Problem to solve
After removing every image, reproduce the data exactly as it appears.

Saved entries
-------------------------

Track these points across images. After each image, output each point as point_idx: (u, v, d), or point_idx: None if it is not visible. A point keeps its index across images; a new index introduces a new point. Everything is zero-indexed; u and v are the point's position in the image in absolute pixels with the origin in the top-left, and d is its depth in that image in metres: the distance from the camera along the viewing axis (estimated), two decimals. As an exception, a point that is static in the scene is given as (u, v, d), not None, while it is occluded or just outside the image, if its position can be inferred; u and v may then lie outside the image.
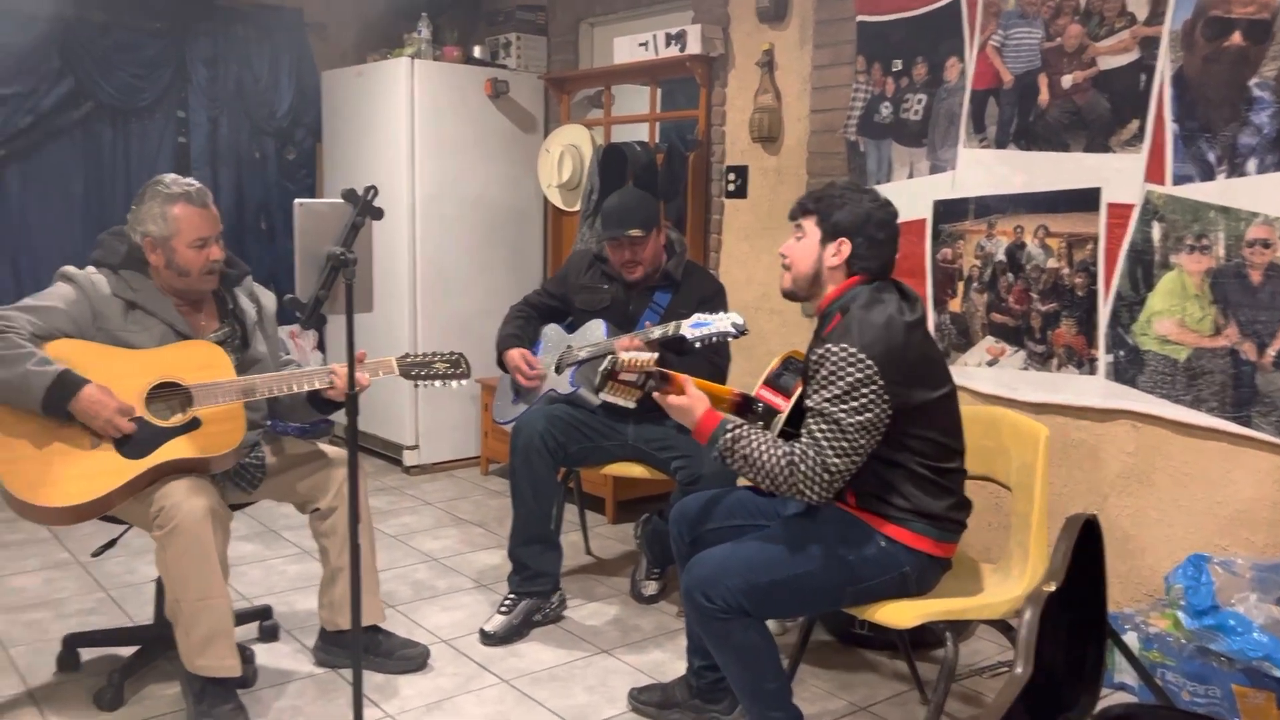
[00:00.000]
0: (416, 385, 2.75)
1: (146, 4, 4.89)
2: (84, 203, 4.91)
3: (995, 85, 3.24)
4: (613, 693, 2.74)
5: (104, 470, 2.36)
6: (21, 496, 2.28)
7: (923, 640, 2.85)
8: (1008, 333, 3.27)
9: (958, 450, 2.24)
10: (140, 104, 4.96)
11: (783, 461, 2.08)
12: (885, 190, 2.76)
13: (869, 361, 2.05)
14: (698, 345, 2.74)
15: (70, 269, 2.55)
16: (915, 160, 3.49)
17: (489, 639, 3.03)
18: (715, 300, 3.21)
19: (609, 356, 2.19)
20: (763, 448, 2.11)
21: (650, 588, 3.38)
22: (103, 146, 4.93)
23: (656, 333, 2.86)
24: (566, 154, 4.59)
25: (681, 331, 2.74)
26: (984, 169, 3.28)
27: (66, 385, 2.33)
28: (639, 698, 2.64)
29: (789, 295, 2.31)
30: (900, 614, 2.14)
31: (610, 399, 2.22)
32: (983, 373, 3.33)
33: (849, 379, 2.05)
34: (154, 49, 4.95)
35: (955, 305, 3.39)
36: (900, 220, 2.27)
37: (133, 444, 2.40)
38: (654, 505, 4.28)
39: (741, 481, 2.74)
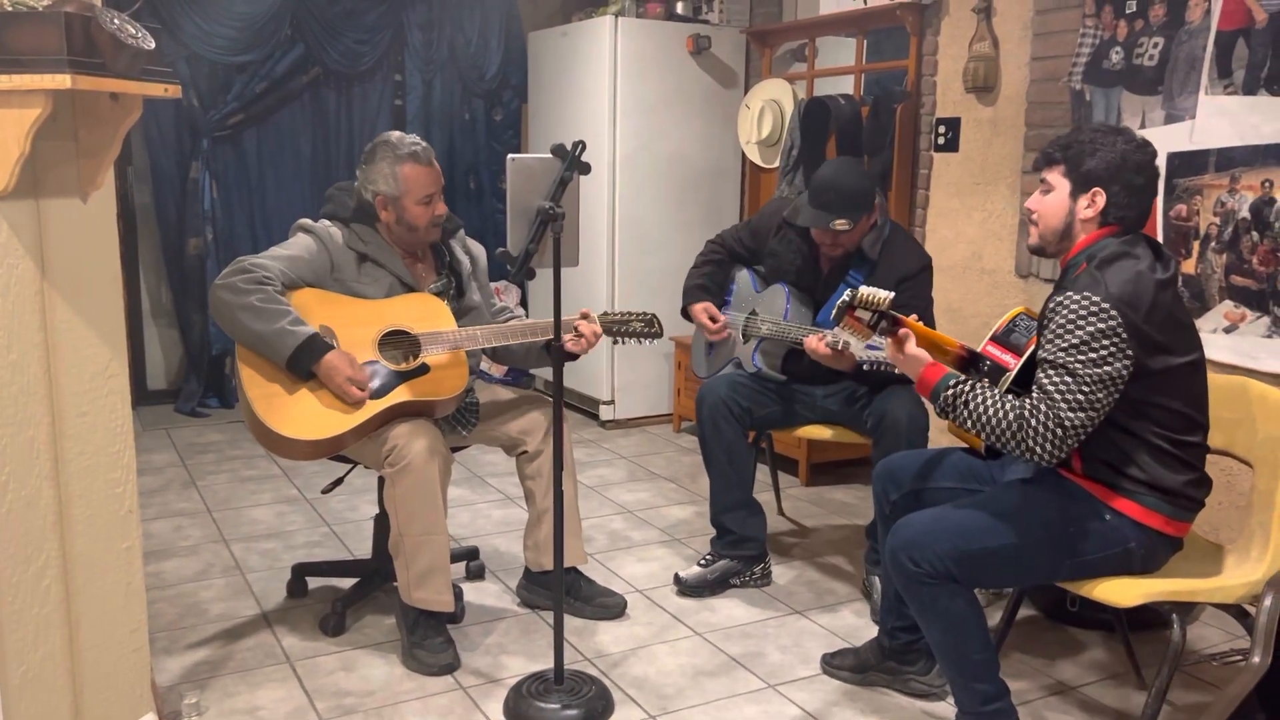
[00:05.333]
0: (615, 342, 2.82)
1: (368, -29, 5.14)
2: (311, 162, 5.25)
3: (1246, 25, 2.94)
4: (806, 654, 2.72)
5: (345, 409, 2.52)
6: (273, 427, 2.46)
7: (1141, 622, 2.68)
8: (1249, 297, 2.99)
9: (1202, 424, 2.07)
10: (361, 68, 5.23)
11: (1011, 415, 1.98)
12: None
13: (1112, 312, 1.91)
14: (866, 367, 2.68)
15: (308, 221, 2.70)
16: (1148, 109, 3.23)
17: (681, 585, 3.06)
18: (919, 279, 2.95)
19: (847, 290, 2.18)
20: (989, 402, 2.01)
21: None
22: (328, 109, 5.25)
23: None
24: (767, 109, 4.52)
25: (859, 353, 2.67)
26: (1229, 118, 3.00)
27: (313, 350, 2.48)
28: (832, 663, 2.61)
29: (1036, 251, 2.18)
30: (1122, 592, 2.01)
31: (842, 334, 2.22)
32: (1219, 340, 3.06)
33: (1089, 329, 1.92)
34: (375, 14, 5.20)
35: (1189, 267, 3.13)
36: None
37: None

-------------------------

Answer section
Track these points across images. After each image, output each point as point_idx: (u, v, d), or point_idx: None if it is not visible. A point keeps its index across images; a new index introduces a new point. Everything is zero-indexed; u and v are the point's position in the image in absolute pixels with the origin in the top-left, and d is its depth in that image in metres: the distance from the camera along the viewing axis (estimated), two decimals. As an exception, a point that is static in the scene is given as (u, v, d), not None, while it is occluded or just outside the image, if its position can be inferred; u and v may then lie outside the image.
[00:00.000]
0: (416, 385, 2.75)
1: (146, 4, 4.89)
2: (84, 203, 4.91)
3: (995, 85, 3.24)
4: (613, 693, 2.74)
5: (104, 470, 2.36)
6: (21, 496, 2.28)
7: (923, 640, 2.85)
8: (1008, 333, 3.27)
9: (958, 450, 2.24)
10: (140, 104, 4.96)
11: (783, 461, 2.08)
12: (885, 190, 2.76)
13: (869, 361, 2.05)
14: (698, 345, 2.74)
15: (70, 269, 2.55)
16: (915, 160, 3.49)
17: (489, 639, 3.03)
18: (715, 300, 3.21)
19: (609, 356, 2.19)
20: (763, 448, 2.11)
21: (650, 588, 3.38)
22: (103, 146, 4.93)
23: (656, 333, 2.86)
24: (566, 154, 4.59)
25: (681, 331, 2.74)
26: (984, 169, 3.28)
27: (66, 385, 2.33)
28: (639, 698, 2.64)
29: (789, 295, 2.31)
30: (900, 614, 2.14)
31: (610, 399, 2.22)
32: (983, 373, 3.33)
33: (849, 379, 2.05)
34: (154, 49, 4.95)
35: (955, 305, 3.39)
36: (900, 220, 2.27)
37: (133, 444, 2.40)
38: (654, 505, 4.28)
39: (741, 481, 2.74)
[00:05.333]
0: (615, 342, 2.82)
1: (368, -29, 5.14)
2: (311, 162, 5.25)
3: (1246, 25, 2.94)
4: (806, 654, 2.72)
5: (345, 409, 2.52)
6: (273, 427, 2.46)
7: (1141, 622, 2.68)
8: (1249, 297, 2.99)
9: (1202, 424, 2.07)
10: (361, 68, 5.23)
11: (1011, 415, 1.98)
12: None
13: (1112, 312, 1.91)
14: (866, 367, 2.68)
15: (308, 221, 2.70)
16: (1148, 109, 3.23)
17: (681, 585, 3.06)
18: (919, 279, 2.95)
19: (847, 290, 2.18)
20: (989, 402, 2.01)
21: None
22: (328, 109, 5.25)
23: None
24: (767, 109, 4.52)
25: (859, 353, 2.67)
26: (1229, 118, 3.00)
27: (313, 350, 2.48)
28: (832, 663, 2.61)
29: (1036, 251, 2.18)
30: (1122, 592, 2.01)
31: (842, 334, 2.22)
32: (1219, 340, 3.06)
33: (1089, 329, 1.92)
34: (375, 14, 5.20)
35: (1189, 267, 3.13)
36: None
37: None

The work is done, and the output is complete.